Compressive load effects on ultrasonic wave velocity propagating in graphite IG-110

Abstract

The High Temperature Gas-Cooled Reactor (HTGR) requires the use of the material as a core structure which is resistant to operating temperature reaching more than 500°C. The fine-grained isotropic graphites of IG-110 is a graphite material that has been applied to existing HTGR. The reactor core structure has a function to ensure reactor coolant flow, control rod movement, and reactor fuel conditions. In the implementation of reactor component inspections, various non- destructive test methods have been developed which aim to find cracks that are the initial failure of components. Besides, a non-destructive test method was also developed to measure the stress acting on the reactor components in order to determine the aging process. Currently, stress measurement is generally done indirectly using strain gage.

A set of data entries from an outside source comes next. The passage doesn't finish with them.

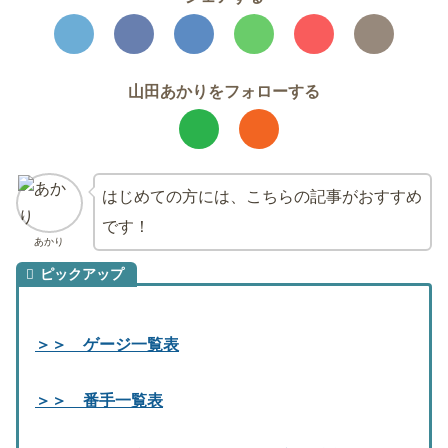
山田あかりをフォローする
はじめての方には、こちらの記事がおすすめ
です！
あかり
＞＞ ゲージ一覧表
＞＞ 番手一覧表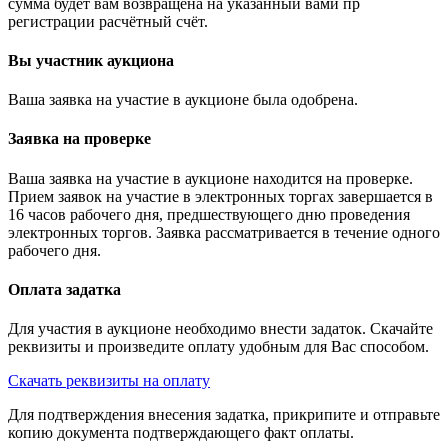
сумма будет вам возвращена на указанный вами пр
регистрации расчётный счёт.
Вы участник аукциона
Ваша заявка на участие в аукционе была одобрена.
Заявка на проверке
Ваша заявка на участие в аукционе находится на проверке.
Прием заявок на участие в электронных торгах завершается в
16 часов рабочего дня, предшествующего дню проведения
электронных торгов. Заявка рассматривается в течение одного
рабочего дня.
Оплата задатка
Для участия в аукционе необходимо внести задаток. Скачайте
реквизиты и произведите оплату удобным для Вас способом.
Скачать реквизиты на оплату
Для подтверждения внесения задатка, прикрипите и отправьте
копию документа подтверждающего факт оплаты.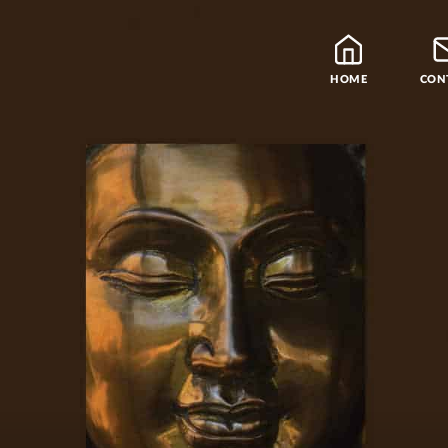
HOME
CON
Blog
Leraren
Podcast en Praatjes
Samatha Meditatie
De Vier Edele Waarhe
Theravada Bibliotheek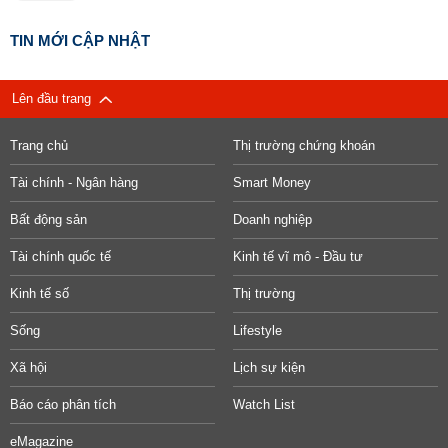
TIN MỚI CẬP NHẬT
Lên đầu trang
Trang chủ
Thị trường chứng khoán
Tài chính - Ngân hàng
Smart Money
Bất động sản
Doanh nghiệp
Tài chính quốc tế
Kinh tế vĩ mô - Đầu tư
Kinh tế số
Thị trường
Sống
Lifestyle
Xã hội
Lịch sự kiện
Báo cáo phân tích
Watch List
eMagazine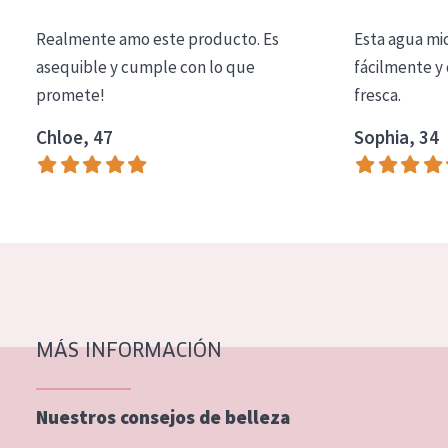
COLECCIÓN
Realmente amo este producto. Es
Esta agua mi
Essentials
asequible y cumple con lo que
fácilmente y 
promete!
fresca.
Lift+
Expert
Chloe, 47
Sophia, 34
TIPO DE PIEL
Piel sensible
Piel normal y seca
Piel mixata o grasa
Piel madura
MÁS INFORMACIÓN
Piel expuesta al sol
Piel menopáusica
Nuestros consejos de belleza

The purpose of this study is to determine the effect of the load on ultrasonic wave velocity. Ultrasonic testing is carried out by using a portable ultrasonic flaw detector, using two types of waves, longitudinal wave and transverse wave, with a frequency of 5MHz. The stress acting on graphite material is compressive. The load was varied at several levels. The test results show that compressive stress in graphite material reduces ultrasonic wave propagation, for both types of waves used. The higher the compressive stress in the material, the more significant the decrease in ultrasonic wave propagation. The testing system used in this study has a level of measurement accuracy when the load value is higher than 20MPa.